Welche Vorteile hätten wir Verbraucherinnen und Verbraucher im Alltag?

Prof. Pettinger: Mit dem Speichersystem kann Energie, die aus regenerativen Quellen gewonnen wird, auch lokal oder regional verwertet werden und muss nicht über große Distanzen transportiert werden.  In HyFlow werden diese Hybrid-Speicher mit der Anwender-Expertise von Stadtwerken, produzierenden Industrieunternehmen und einem sehr großen Flughafenbetreiber entwickelt, dimensioniert und deren Nutzen dafür untersucht. Der Einsatz im Bereich der Stadtwerke  kommt den Bürgern in Wohnquartieren als Knotenspeicher zugute. Der Anteil an installierter Photovoltaik oder Windkraft kann lokal erhöht werden, ohne das Netz zu destabilisieren. Industrieunternehmen und Flughäfen haben einen stark schwankenden Bedarf an elektrischer Leistung, der mit diesem System kostengünstig und netzdienlich gepuffert werden kann.

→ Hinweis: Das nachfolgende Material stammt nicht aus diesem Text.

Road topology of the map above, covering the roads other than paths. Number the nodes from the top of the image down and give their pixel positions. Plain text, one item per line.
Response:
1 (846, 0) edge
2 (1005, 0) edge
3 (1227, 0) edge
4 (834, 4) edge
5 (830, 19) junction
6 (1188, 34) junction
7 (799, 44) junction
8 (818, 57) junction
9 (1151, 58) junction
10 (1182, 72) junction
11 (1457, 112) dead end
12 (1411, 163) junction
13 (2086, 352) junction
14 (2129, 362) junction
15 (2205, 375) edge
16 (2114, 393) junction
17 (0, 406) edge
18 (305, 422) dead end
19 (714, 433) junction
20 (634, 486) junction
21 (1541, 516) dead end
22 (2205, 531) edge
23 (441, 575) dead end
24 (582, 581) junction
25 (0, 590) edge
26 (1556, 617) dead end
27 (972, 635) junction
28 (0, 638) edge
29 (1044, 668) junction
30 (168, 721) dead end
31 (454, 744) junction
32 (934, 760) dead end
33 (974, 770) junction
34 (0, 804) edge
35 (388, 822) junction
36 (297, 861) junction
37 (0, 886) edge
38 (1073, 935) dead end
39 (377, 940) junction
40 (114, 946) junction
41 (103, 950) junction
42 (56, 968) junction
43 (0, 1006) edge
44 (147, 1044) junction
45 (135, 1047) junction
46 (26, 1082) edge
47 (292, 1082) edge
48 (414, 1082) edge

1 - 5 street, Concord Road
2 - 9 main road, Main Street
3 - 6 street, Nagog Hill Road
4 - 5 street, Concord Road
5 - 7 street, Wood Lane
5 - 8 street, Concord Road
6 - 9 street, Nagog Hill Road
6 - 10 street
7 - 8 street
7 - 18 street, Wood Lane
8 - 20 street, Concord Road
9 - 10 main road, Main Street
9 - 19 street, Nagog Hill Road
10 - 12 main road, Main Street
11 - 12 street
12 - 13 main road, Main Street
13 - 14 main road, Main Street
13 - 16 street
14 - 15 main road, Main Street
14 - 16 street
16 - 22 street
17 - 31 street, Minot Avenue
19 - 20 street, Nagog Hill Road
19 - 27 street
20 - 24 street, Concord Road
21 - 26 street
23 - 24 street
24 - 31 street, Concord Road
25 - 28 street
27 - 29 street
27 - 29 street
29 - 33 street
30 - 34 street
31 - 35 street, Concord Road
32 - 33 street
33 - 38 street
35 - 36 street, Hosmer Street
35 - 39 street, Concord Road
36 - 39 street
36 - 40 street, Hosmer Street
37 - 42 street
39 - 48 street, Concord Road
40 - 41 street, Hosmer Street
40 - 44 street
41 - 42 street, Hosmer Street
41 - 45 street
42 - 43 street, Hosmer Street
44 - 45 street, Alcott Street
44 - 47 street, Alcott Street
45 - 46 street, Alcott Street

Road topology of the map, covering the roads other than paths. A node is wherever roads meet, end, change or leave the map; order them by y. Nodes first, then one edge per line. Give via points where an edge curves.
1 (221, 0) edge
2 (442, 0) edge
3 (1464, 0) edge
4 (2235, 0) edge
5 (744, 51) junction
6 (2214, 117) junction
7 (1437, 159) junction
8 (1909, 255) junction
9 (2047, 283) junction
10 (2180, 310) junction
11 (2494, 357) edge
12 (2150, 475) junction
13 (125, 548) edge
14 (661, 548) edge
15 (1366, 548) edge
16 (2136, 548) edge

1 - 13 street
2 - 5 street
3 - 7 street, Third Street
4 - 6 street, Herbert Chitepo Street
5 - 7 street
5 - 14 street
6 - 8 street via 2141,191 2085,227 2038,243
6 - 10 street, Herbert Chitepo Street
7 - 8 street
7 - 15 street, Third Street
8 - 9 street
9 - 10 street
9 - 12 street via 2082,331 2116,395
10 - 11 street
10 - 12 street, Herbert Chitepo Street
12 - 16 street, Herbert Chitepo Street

Worauf sind Sie persönlich besonders stolz bei diesem Projekt?


Prof. Pettinger: Mich freut besonders, dass die EU unseren Förderantrag mit der höchstmöglichen Punktzahl, also mit 15 von 15 Punkten, bewertet hat. Das ist sehr selten und ein Adelsschlag für das ganze Team. Und es beweist, dass sich die viele Arbeit und die Suche nach den Projektpartnern gelohnt haben. Ohne ein solches Netzwerk von Portugal bis Russland wäre dieser Erfolg nicht möglich.

Die Fragen stellte Veronika Barnerßoi.